§ **Instructions to follow**: Should the word "October" occur in a line of the records, copy that line.

§ **Data supplied**:

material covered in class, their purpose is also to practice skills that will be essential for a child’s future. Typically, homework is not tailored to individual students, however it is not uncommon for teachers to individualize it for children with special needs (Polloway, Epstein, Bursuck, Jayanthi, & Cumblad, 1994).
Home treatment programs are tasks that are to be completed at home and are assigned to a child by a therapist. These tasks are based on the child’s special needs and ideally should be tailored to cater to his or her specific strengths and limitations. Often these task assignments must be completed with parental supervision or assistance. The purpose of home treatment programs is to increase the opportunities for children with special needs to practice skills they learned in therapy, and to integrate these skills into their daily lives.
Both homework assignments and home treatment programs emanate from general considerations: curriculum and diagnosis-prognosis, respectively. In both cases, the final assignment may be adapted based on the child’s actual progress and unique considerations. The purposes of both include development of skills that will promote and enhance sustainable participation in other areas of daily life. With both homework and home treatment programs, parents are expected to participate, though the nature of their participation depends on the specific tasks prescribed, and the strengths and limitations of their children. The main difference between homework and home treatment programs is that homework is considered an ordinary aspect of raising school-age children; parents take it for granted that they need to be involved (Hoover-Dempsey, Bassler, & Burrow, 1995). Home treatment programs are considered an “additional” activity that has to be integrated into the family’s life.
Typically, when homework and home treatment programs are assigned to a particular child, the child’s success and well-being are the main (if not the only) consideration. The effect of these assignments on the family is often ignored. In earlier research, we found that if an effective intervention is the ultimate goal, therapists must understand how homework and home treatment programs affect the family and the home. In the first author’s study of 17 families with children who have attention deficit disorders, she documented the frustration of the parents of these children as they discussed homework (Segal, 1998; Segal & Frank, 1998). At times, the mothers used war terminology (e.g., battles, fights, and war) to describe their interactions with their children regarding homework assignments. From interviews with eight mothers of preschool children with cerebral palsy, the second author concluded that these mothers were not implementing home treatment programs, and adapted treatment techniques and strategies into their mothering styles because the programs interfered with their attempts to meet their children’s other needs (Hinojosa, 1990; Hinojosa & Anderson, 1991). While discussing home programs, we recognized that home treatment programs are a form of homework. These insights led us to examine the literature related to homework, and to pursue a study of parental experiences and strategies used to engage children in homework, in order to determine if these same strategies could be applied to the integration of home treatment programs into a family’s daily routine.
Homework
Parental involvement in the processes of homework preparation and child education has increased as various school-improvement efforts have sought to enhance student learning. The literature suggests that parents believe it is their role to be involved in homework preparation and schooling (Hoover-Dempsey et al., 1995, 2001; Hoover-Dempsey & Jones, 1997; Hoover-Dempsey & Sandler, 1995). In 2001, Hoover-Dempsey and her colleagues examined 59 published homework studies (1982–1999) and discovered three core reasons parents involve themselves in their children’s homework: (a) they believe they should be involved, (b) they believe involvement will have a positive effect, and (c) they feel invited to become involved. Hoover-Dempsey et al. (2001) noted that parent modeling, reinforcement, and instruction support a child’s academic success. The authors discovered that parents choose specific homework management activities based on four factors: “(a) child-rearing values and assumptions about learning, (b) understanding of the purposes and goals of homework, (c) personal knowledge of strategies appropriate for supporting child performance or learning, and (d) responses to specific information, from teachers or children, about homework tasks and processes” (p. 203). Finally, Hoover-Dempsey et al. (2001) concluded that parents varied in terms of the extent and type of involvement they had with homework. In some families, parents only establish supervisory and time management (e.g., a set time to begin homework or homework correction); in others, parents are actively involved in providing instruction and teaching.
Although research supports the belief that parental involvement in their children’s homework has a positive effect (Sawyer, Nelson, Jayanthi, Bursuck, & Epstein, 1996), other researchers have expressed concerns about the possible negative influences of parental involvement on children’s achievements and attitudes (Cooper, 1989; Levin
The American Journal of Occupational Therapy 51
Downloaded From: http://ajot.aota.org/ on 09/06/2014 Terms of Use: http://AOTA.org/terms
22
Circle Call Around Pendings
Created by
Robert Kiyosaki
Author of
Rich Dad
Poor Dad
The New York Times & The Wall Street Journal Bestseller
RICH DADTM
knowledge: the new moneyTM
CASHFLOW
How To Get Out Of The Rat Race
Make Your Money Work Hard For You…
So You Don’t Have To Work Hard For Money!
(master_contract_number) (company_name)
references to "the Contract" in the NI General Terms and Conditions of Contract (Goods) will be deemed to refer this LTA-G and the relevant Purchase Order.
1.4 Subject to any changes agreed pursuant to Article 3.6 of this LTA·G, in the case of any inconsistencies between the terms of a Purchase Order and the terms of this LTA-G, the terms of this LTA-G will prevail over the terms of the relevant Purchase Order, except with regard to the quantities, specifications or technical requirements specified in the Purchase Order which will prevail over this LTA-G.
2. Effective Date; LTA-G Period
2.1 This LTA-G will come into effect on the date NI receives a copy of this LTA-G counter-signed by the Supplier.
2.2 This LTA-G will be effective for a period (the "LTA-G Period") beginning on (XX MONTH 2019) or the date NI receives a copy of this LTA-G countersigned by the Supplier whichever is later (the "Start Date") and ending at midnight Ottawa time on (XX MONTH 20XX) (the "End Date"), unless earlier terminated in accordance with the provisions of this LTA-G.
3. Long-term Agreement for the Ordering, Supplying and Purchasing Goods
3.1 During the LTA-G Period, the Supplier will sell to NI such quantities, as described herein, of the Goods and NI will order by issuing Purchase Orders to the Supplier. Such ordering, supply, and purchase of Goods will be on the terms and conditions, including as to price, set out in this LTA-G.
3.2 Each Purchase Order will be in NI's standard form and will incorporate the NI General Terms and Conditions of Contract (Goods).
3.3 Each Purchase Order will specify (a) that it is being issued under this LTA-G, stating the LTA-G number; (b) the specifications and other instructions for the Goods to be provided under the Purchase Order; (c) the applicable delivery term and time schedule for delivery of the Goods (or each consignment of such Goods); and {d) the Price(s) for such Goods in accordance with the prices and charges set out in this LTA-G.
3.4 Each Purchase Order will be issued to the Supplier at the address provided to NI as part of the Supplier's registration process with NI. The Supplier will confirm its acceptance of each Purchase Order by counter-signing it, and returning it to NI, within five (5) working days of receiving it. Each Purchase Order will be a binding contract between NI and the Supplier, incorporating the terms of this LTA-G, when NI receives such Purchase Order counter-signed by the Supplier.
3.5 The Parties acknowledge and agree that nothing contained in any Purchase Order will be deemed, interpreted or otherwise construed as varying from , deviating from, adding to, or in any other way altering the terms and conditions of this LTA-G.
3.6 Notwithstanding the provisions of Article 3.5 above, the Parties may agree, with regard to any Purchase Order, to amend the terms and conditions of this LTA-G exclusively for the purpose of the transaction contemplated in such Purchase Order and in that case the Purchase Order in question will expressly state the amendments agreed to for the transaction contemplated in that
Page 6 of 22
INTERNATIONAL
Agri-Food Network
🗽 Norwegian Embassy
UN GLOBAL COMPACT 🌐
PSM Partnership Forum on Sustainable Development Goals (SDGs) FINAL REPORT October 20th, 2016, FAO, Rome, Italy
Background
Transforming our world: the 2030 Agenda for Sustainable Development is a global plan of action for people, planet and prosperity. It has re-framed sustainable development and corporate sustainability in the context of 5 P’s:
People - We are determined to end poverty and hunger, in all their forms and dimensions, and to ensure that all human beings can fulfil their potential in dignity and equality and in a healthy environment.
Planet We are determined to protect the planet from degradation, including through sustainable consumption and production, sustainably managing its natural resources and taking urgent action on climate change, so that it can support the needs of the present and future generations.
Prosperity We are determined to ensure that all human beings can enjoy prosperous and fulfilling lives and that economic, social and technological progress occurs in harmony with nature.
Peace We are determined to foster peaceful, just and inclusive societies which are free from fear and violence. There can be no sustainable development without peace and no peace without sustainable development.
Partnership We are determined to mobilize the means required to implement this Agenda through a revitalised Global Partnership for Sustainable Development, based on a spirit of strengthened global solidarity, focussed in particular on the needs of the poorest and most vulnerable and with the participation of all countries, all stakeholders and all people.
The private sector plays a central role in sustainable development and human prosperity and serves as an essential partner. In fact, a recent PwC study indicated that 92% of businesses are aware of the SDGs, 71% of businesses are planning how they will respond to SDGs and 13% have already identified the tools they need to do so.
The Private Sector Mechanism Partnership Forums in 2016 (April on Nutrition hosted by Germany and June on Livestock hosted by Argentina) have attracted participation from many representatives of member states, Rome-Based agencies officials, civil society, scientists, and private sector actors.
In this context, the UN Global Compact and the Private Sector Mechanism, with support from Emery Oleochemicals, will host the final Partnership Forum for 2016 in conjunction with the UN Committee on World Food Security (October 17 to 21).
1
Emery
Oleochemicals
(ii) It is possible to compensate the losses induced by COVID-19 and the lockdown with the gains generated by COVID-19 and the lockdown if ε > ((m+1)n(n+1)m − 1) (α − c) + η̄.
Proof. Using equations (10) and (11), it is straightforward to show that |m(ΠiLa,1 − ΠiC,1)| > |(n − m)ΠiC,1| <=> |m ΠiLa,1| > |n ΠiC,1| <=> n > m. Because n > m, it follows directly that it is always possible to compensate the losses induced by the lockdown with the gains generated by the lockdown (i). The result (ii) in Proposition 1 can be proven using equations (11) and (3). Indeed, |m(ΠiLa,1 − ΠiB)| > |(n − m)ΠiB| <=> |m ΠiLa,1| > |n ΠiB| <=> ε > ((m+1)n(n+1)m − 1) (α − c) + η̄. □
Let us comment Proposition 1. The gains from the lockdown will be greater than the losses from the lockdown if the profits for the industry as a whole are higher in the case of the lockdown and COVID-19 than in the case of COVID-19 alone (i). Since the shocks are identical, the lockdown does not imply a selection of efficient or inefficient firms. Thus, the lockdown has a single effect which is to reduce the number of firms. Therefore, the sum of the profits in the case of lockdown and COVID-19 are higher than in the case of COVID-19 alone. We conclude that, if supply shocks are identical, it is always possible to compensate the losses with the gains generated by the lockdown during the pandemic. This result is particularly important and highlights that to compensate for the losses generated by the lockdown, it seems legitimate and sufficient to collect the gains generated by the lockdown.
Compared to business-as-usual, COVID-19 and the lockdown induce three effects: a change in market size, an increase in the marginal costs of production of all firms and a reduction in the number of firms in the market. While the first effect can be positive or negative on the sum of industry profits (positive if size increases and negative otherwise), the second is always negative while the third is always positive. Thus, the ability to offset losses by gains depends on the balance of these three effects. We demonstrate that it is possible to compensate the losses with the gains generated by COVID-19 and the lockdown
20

§ **Written reply**:
PSM Partnership Forum on Sustainable Development Goals (SDGs) FINAL REPORT October 20th, 2016, FAO, Rome, Italy
In this context, the UN Global Compact and the Private Sector Mechanism, with support from Emery Oleochemicals, will host the final Partnership Forum for 2016 in conjunction with the UN Committee on World Food Security (October 17 to 21).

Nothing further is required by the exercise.